Abstract

The banded ironstone formation (BIF) ranges of south-western Australia are prominent landforms in a flat landscape and host a diverse flora. Plant diversity is expected to have a positive relationship with environmental heterogeneity in these ranges. However, there has been a lack of high-resolution data to assess how fine-scale environmental variation structures changes in plant communities across these ranges. We calculated species richness and corrected weighted endemism over 659 quadrats (each 400 m2) and investigated their spatial distribution across BIFs in relation to 1 m resolution variables (microtopographic heterogeneity, solar radiation and topographic wetness) using geographically weighted regression. Microtopographic heterogeneity was most strongly related to richness and endemism, but this association was spatially variable at short distances across BIFs: relationships were negative or weakly positive on north-eastern range sections, whereas positive associations became progressively stronger further south and west on central, western and southern sections. Negative solar radiation-plant associations were reduced in these areas, likely because metre-scale surface variation moderates insolation. Topographic wetness-plant associations were negative on BIFs, but positive on the surrounding plains.
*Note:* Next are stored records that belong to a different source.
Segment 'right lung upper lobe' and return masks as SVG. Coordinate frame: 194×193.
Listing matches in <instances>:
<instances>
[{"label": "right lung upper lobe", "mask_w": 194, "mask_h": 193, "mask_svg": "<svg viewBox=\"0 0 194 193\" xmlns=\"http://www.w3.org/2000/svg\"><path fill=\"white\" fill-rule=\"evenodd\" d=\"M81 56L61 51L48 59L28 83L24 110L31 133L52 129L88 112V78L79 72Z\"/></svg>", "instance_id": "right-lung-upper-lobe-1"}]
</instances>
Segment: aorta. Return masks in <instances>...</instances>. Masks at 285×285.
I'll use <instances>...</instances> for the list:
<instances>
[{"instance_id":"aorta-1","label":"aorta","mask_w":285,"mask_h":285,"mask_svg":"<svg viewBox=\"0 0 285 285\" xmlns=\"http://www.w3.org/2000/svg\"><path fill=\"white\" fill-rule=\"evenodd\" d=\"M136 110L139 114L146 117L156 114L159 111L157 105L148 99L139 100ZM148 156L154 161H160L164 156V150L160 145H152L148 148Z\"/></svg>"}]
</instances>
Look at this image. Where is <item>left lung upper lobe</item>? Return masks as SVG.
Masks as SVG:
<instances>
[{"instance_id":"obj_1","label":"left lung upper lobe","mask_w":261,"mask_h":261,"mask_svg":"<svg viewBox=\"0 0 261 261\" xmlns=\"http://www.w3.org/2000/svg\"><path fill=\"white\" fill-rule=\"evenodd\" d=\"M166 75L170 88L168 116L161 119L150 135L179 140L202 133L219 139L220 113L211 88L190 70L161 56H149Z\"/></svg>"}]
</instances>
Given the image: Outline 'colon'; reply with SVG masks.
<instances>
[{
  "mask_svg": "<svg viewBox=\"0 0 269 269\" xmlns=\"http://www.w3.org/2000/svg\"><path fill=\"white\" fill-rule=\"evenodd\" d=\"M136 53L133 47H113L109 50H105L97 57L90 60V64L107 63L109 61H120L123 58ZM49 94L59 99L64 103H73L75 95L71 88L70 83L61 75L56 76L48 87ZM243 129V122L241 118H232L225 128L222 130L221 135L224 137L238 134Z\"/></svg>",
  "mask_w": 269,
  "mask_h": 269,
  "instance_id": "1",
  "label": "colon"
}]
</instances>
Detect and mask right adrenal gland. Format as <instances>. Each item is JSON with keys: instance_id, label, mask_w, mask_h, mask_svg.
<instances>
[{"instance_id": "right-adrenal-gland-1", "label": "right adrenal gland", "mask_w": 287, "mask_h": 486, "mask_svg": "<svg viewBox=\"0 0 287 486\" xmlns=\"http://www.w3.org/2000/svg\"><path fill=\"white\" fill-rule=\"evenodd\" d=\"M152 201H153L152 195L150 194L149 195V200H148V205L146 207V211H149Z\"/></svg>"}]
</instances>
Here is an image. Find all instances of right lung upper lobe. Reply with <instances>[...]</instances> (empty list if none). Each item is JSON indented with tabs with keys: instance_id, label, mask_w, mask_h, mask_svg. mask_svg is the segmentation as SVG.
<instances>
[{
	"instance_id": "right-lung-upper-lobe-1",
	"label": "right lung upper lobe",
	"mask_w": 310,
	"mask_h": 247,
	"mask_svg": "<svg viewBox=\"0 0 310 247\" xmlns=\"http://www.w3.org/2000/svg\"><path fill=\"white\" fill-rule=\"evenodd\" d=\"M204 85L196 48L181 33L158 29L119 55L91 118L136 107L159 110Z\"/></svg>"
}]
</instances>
The presence of fine-scale, geographically variant heterogeneity-diversity relationships in other locations would be difficult to detect if high-resolution environmental data are not used, with the implication that conservation decision-making may be compromised. Given climatic warming predicted for south-western Australia and other regions globally, a similar approach to that applied here can contribute to conservation by identifying locations likely to act as micro-buffers against warming.